(Requisito A)
Com base no excerto fornecido, responda às seguintes perguntas, uma por linha:
(i) Que data figura no início do excerto fornecido?
(ii) Que tríade é apresentada como uma conhecida metáfora de Manuel Alegre?
(iii) Que nome é indicado como parafraseado na frase sobre os que veem, ouvem e leem?
(Requisito B)
Indique se cada afirmação está de acordo com o excerto fornecido, respondendo sim ou não e citando as palavras decisivas do excerto:
(i) A tríade “imagem, sondagem, sacanagem” é atribuída a Sophia.
(ii) O excerto fornecido refere macacos cegos, surdos e mudos.
(iii) Segundo o excerto fornecido, uma comissão parlamentar de inquérito consegue lobrigar os lugares da impunidade.
(Requisito C)
Transcreva do excerto fornecido o trecho entre "Enquanto continua esta" e "de Manuel Alegre.", ambos inclusive.

(Excerto fornecido)
Vemos, ouvimos e lemos

04-08-2002
marcar artigo

VEMOS, OUVIMOS E LEMOS

Enquanto continua esta esquisita guerra global, onde, em cada dia que passa, ganha contornos a velha guerra civil mundial, cumpre chamar a atenção para o drama da democracia portuguesa continuar dominada pela tríade “imagem, sondagem, sacanagem”, para utilizarmos uma conhecida metáfora de Manuel Alegre.

Talvez seja mais adequado dizer-se que somos cada vez mais um país onde mandam os macacos cegos, surdos e mudos. Dos que vêem, ouvem e lêem, mas preferem ignorar, para agora parafrasearmos Sophia. Até preferimos encontrar um qualquer bode expiatório que, de vez em quando, atiramos para as morosidades processuais da chamada administração da justiça, enquanto que outros, do mesmo género caprónico, ou são amnistiados ou se candidatam aos eternos lugares da impunidade, que nenhuma comissão parlamentar de inquérito consegue lobrigar, porque maioria “oblige”.

(Excertos de dados)

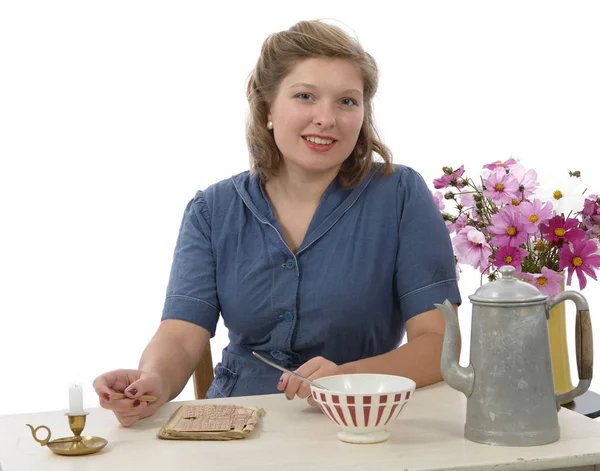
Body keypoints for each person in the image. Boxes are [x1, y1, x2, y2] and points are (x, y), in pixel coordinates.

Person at [93, 19, 461, 427]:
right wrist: (152, 383)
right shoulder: (212, 210)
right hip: (233, 425)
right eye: (305, 96)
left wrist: (347, 380)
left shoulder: (400, 194)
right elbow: (181, 335)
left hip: (360, 421)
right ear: (268, 108)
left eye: (347, 101)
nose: (326, 118)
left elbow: (439, 344)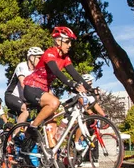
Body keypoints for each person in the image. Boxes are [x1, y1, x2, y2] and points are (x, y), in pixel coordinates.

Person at [22, 26, 90, 154]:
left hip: (43, 90)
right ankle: (33, 127)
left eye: (71, 42)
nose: (70, 45)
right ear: (58, 41)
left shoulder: (65, 58)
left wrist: (90, 88)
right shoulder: (49, 53)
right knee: (54, 102)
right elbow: (56, 72)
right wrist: (71, 84)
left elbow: (75, 74)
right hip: (32, 87)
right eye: (68, 41)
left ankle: (52, 156)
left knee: (52, 125)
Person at [4, 47, 44, 123]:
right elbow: (24, 85)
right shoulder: (22, 66)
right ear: (31, 57)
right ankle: (16, 134)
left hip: (26, 99)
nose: (41, 61)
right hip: (12, 96)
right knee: (25, 111)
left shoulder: (38, 72)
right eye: (39, 58)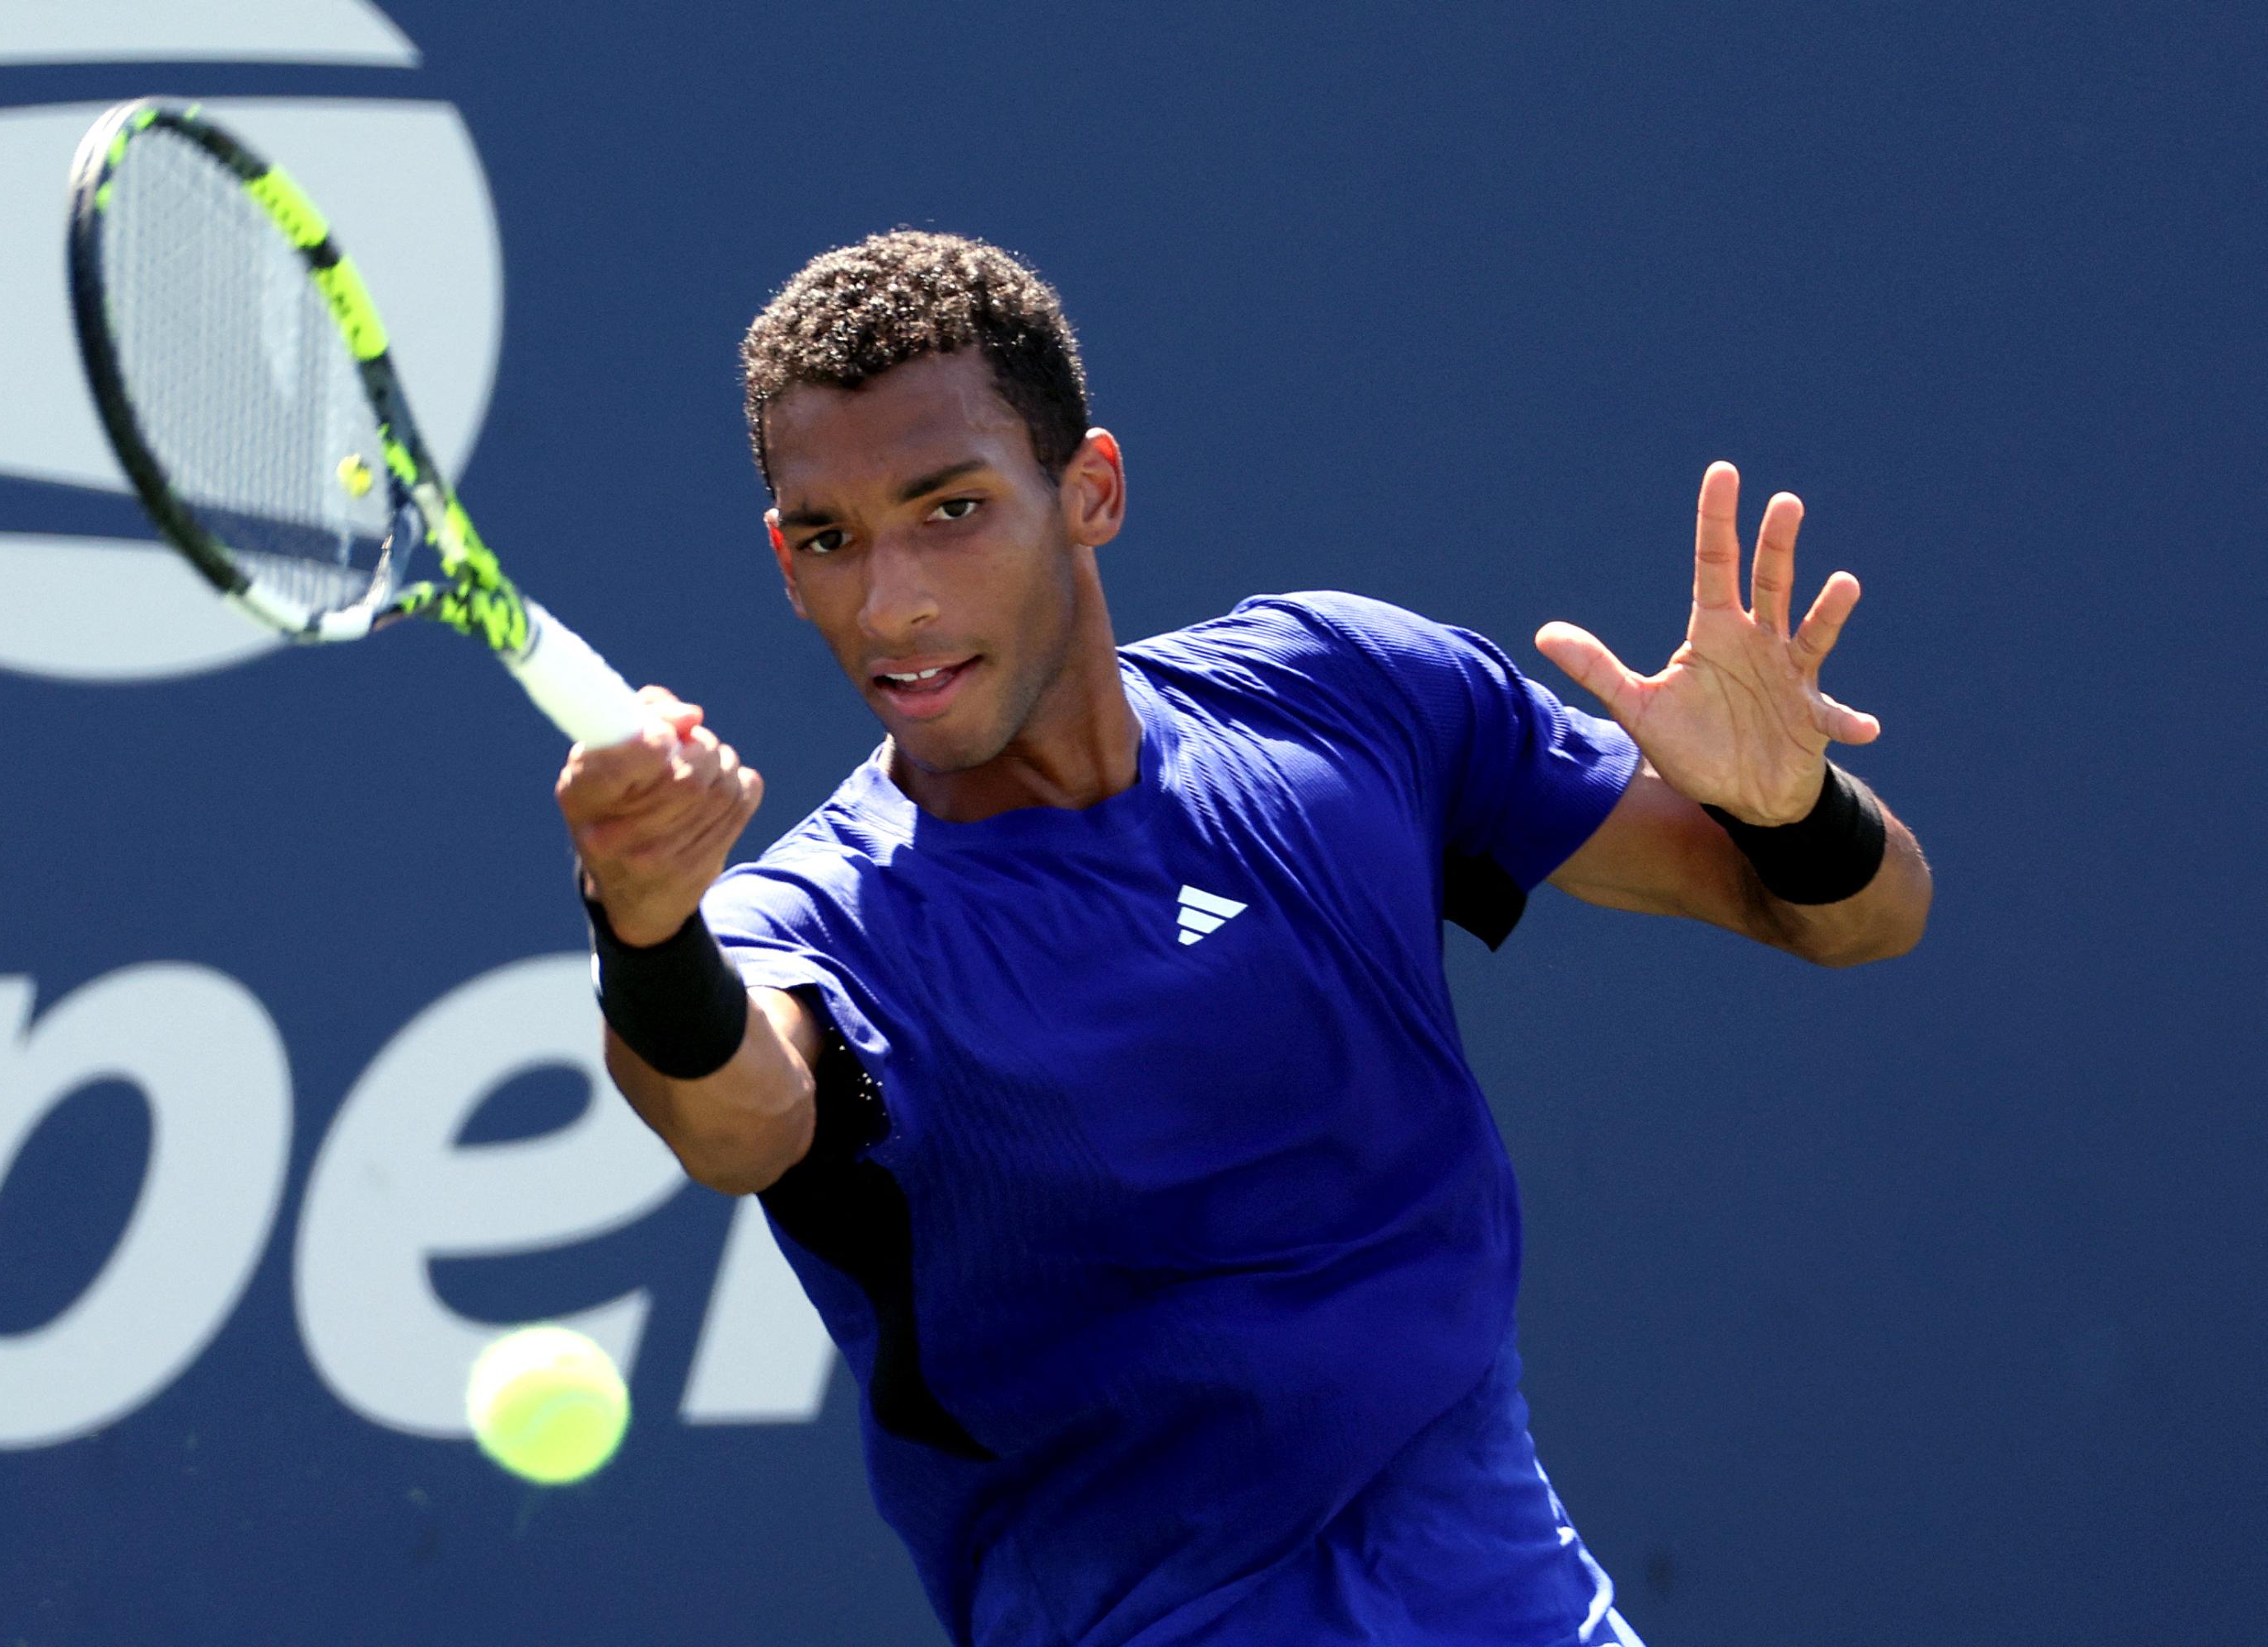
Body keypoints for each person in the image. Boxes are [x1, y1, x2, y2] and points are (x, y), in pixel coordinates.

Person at [556, 231, 1931, 1647]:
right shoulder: (817, 927)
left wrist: (1790, 805)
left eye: (950, 509)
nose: (888, 600)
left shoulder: (1343, 696)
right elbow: (737, 1119)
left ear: (1089, 491)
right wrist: (646, 924)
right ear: (786, 564)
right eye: (831, 540)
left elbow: (1862, 919)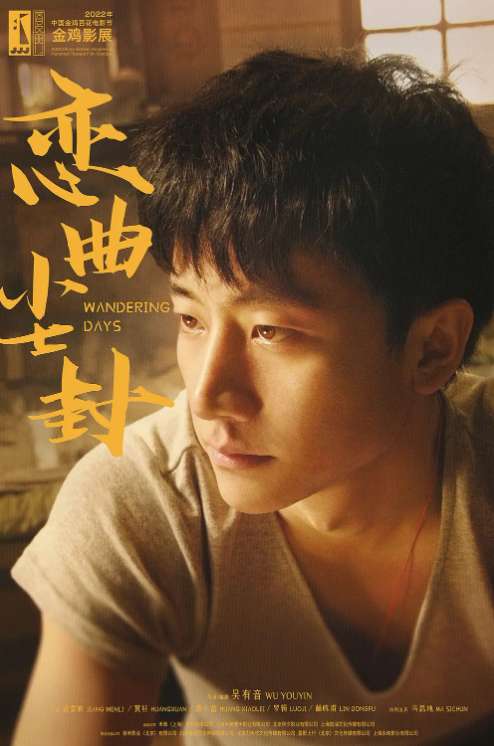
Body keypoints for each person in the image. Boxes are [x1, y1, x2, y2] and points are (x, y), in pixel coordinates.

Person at [11, 50, 494, 745]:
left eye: (272, 331)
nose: (206, 395)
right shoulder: (145, 502)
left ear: (432, 350)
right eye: (190, 319)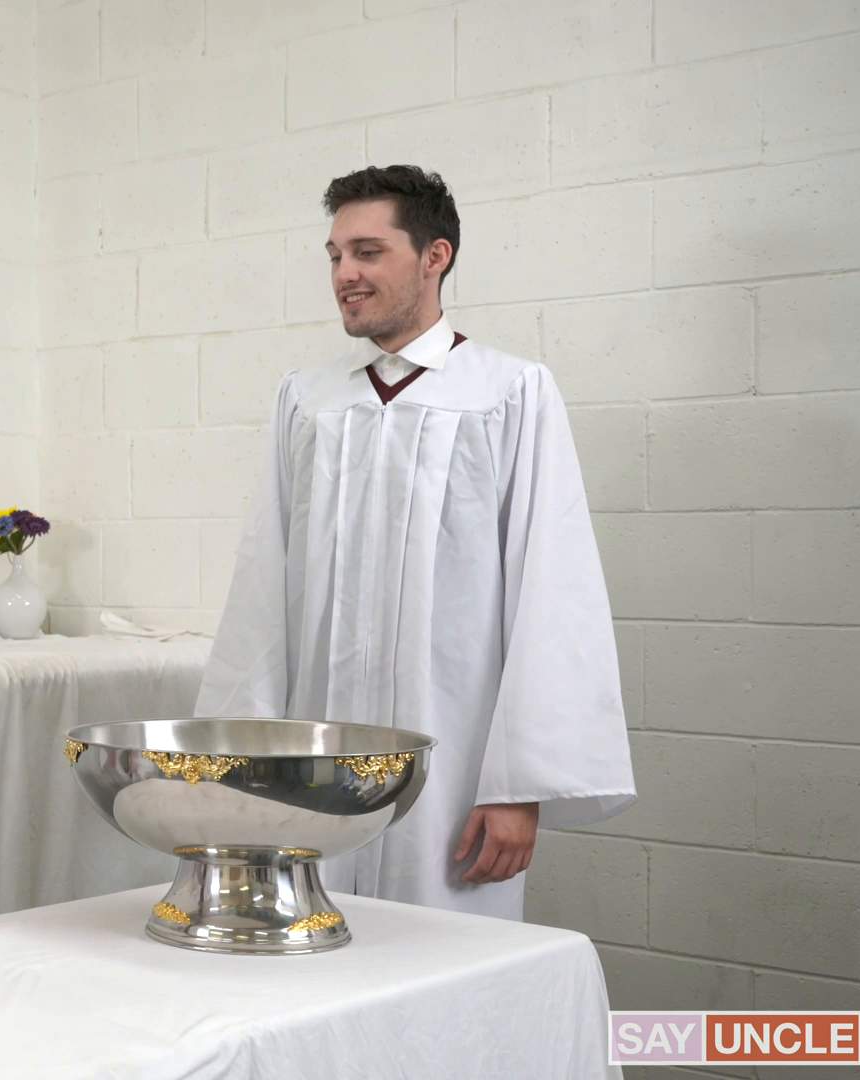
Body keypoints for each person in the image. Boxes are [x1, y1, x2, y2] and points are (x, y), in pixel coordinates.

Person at [195, 165, 636, 920]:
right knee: (311, 947)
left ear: (436, 256)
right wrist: (243, 758)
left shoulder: (507, 393)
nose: (345, 274)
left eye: (368, 252)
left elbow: (554, 591)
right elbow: (263, 585)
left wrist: (517, 786)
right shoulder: (308, 401)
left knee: (441, 954)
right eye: (336, 255)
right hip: (313, 765)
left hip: (454, 769)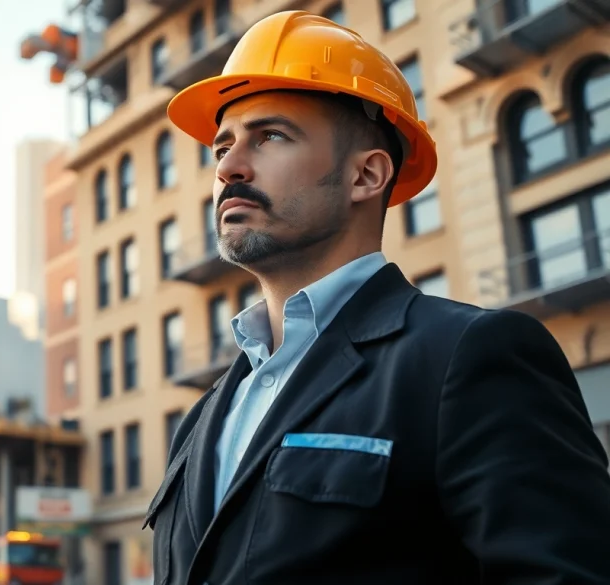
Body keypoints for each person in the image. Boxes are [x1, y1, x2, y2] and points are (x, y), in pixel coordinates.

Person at [142, 10, 610, 585]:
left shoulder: (469, 357)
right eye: (221, 148)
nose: (230, 168)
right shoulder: (204, 416)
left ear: (366, 175)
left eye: (270, 136)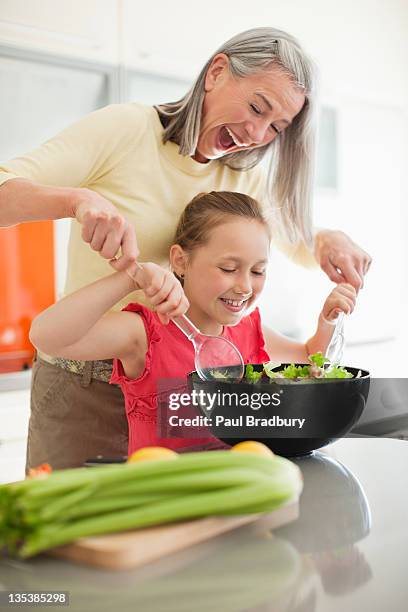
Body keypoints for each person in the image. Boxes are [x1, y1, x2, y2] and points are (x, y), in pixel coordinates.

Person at [0, 27, 370, 468]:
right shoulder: (125, 129)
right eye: (256, 107)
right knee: (68, 531)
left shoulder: (240, 172)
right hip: (86, 384)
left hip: (181, 388)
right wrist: (76, 200)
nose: (256, 133)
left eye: (276, 127)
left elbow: (287, 238)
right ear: (216, 72)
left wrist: (325, 238)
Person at [29, 192, 357, 457]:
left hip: (237, 498)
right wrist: (131, 279)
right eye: (229, 268)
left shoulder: (247, 327)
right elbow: (45, 336)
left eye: (258, 271)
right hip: (167, 506)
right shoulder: (145, 334)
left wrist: (327, 322)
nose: (245, 286)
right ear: (180, 261)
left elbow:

(Caixa de resposta A)
(i) 04-08-2002
(ii) “imagem, sondagem, sacanagem”
(iii) Sophia

(Caixa de resposta B)
(i) Não: “para utilizarmos uma conhecida metáfora de Manuel Alegre”
(ii) Sim: “mandam os macacos cegos, surdos e mudos”
(iii) Não: “que nenhuma comissão parlamentar de inquérito consegue lobrigar”

(Caixa de resposta C)
Enquanto continua esta esquisita guerra global, onde, em cada dia que passa, ganha contornos a velha guerra civil mundial, cumpre chamar a atenção para o drama da democracia portuguesa continuar dominada pela tríade “imagem, sondagem, sacanagem”, para utilizarmos uma conhecida metáfora de Manuel Alegre.